Blew away over 10K emails that were collecting dust in one of my main accounts. My goal over the next few months is to remove the mass majority of old email that serves no purpose. Doing so will both free up some space (not that I really need it) while also cutting down on the possible deleterious effects of having the account in question getting hacked and contents selectively modified and/or leaked.

Link

Anti-Virus and Windows Vista

From Ben Farthi:

In my role as the head of Microsoft security, I personally spent many years explaining to antivirus vendors why we would no longer allow them to “patch” kernel instructions and data structures in memory, why this was a security risk, and why they needed to use approved APIs going forward, that we would no longer support their legacy apps with deep hooks in the Windows kernel — the same ones that hackers were using to attack consumer systems.

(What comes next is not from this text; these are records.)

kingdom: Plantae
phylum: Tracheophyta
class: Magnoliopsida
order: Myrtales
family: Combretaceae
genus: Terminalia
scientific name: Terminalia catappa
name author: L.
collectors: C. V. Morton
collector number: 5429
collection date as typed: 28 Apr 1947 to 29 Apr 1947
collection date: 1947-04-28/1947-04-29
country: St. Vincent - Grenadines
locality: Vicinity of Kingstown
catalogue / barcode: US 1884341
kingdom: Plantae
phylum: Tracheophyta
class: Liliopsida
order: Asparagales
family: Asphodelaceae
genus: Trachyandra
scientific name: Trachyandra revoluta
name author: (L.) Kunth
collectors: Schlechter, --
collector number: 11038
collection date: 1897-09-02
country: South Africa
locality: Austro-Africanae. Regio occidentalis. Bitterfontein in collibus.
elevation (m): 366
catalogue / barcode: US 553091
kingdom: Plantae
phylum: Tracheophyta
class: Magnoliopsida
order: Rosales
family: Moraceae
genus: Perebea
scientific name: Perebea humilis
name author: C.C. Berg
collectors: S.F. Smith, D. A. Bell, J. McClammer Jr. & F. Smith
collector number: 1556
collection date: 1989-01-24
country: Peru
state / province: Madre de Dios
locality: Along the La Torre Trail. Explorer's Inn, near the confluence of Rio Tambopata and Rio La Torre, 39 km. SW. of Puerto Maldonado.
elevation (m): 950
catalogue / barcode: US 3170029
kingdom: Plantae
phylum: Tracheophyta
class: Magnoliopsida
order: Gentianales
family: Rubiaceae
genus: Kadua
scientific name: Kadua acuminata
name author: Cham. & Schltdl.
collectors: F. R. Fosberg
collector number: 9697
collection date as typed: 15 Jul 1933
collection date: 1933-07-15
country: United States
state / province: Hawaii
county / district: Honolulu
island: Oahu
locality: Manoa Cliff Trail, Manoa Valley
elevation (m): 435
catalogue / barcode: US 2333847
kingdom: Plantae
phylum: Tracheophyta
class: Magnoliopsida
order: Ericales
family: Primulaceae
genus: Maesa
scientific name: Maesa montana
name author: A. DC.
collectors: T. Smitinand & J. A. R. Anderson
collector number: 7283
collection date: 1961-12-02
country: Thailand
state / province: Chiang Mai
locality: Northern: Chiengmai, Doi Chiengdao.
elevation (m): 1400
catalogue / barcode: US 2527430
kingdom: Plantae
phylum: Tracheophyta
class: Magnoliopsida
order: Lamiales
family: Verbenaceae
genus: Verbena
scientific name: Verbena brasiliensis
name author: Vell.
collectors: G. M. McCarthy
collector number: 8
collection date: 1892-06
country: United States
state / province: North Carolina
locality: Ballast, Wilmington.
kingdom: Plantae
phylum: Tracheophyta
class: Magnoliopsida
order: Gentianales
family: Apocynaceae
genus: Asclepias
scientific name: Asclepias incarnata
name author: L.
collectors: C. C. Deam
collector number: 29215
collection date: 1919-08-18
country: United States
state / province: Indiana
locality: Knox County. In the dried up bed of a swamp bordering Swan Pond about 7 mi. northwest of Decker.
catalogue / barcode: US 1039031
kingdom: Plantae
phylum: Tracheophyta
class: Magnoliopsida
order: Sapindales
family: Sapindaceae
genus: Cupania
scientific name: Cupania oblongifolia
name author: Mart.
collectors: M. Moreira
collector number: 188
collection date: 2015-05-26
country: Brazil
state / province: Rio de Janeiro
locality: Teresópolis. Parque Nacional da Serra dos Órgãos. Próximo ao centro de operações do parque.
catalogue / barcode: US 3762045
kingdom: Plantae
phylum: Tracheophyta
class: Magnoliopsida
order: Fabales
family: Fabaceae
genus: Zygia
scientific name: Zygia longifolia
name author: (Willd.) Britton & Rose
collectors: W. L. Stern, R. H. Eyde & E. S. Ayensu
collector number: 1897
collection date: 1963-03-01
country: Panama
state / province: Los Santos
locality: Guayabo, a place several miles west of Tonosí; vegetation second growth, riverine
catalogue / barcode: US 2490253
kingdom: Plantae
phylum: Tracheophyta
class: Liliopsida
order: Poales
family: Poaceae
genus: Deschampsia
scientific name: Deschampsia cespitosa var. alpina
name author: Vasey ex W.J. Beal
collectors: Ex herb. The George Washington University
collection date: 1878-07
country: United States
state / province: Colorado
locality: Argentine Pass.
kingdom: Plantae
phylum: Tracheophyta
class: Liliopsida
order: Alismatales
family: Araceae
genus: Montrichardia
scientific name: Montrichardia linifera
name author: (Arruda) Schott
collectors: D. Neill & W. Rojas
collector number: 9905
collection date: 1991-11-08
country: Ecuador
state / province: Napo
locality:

Our “friends”, the antivirus vendors, turned around and sued us, claiming we were blocking their livelihood and abusing our monopoly power! With friends like that, who needs enemies? They just wanted their old solutions to keep working even if that meant reducing the security of our mutual customer — the very thing they were supposed to be improving.

Anti-virus programs remain a problem in terms of the attack surface they can open up. This surface, combined with the failure of many products to effectively identify and act on malware signatures, means that consumers tend to put far too much trust in products that often function poorly at best.

Link

WordPress Supply Chain Attacks

Per Wordfence there are four reasons for supply-chain (i.e. plugin-based) attacks on WordPress installations:

The first reason is simply scale. According to w3techs, WordPress powers 29.2% of all websites – a massive user base to go after. In addition, at the time of this writing there were 53,566 plugins available for download in the official WordPress.org plugin repository. That is a lot to work with on both fronts.

Secondly, the WordPress.org plugin directory is an open, community-driven resource. According to the plugin guidelines page, “It is the sole responsibility of plugin developers to ensure all files within their plugins comply with the guidelines.” This means that while there is a small team tasked with managing the plugin repository and another small team focused on security, ultimately users rely on plugin developers to keep them safe.

Thirdly, most WordPress sites are managed pretty casually. Making a change to a website at a larger company might include code review, testing and a formal change control process. But that’s probably not happening consistently, if at all, on most smaller websites. In addition, many site owners don’t monitor their WordPress sites closely, which means malware can often remain in place for many months without being discovered.

Lastly, the WordPress plugin repository has a huge number of abandoned plugins. When we looked back in May, almost half of the available plugins hadn’t been updated in over two years. This represents a great opportunity for ne’er do wells looking to con unsuspecting plugin authors into selling something they created years ago and have moved on from.

The aforementioned points outline why acquiring and infecting WordPress plugins is a reasonable way of penetrating WordPress installs. However, I think that Wordfence is missing the most important reason that such attacks succeed: few actual users of WordPress are technically component to monitor what, exactly, their plugins are doing. Nor are the shared hosting services particularly good at identifying and alerting technically-illiterate users that their sites are compromised and what the site owners need to do to remediate the intrusion.

Trying to get individual users to more carefully monitor how their plugins work is a fool’s errand. What’s needed is for hosts to provide a community service and actively not just identify hijacked plugins (and sites) but, also, provide meaningful remediation processes. User education and alerts aren’t enough (or even moderately sufficient): companies must guide site owners through the process of cleaning their sites. Otherwise malware campaigns aimed at WordPress will persist and grow over time.